Lou Crandall, chief economist of Wrightson ICAP, said that while TARP shouldn't be judged on individual transactions, the $50 million auction loss announced Thursday likely reflects the fact that banks that could exit the TARP program early did so, and the ones still in the program have generally had trouble coming up with a capital plan that would support an exit.

He said TARP succeeded in providing "blanket coverage for a financial system where you didn't know exactly where the deepest problems would be."
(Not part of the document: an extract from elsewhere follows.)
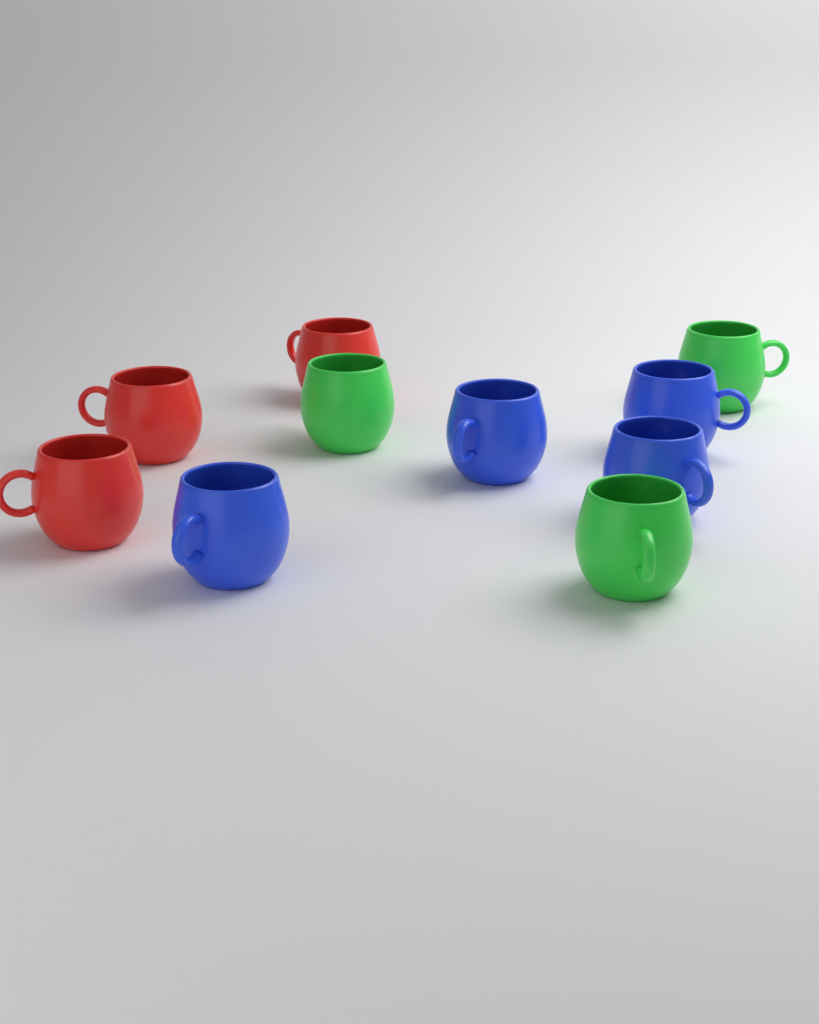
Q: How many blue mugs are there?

The Treasury sold its stakes in the six banks as it looks to recoup its investment. The six have kept up on dividend and interest payments to the Treasury, making them relatively healthy compared with institutions that have skipped payments in an effort to hold on to cash.

The six banks were: Banner Corp. BANR -2.13%of Walla Walla, Wash., First Financial Holdings Inc. FFCH -1.55%of Charleston, S.C.; MainSource Financial Group Inc. MSFG +1.10%of Greensburg, Ind.; Seacoast Banking Corp. of Florida SBCF -1.60%of Stuart, Fla.; Wilshire Bancorp Inc. of Los Angeles; and WSFS Financial Corp. WSFS +0.79%of Wilmington, Del.

The Treasury lost money overall at just one of the six banks, Seacoast, having garnered just $48.3 million out of its $50 million investment, the Treasury said.

In addition to hundreds of smaller banks, the government still owns majority stakes in American International Group Inc. AIG +0.81%and Ally Financial Inc., along with a minority stake in General Motors Co. GM +0.64%
Before this week's transactions, $16.42 billion was outstanding under TARP's Capital Purchase Program.

Treasury Secretary Timothy Geithner on Wednesday told a Senate panel that his department is focused on getting banks to exit TARP.

"We're working with those institutions and their regulations to encourage them to repay and make it possible for them to repay. Not everybody is going to be able to do it, there will be some banks that can't do it. But we're trying to … encourage those firms to replace those investments by the taxpayer with private investments as quickly as possible," Mr. Geithner said.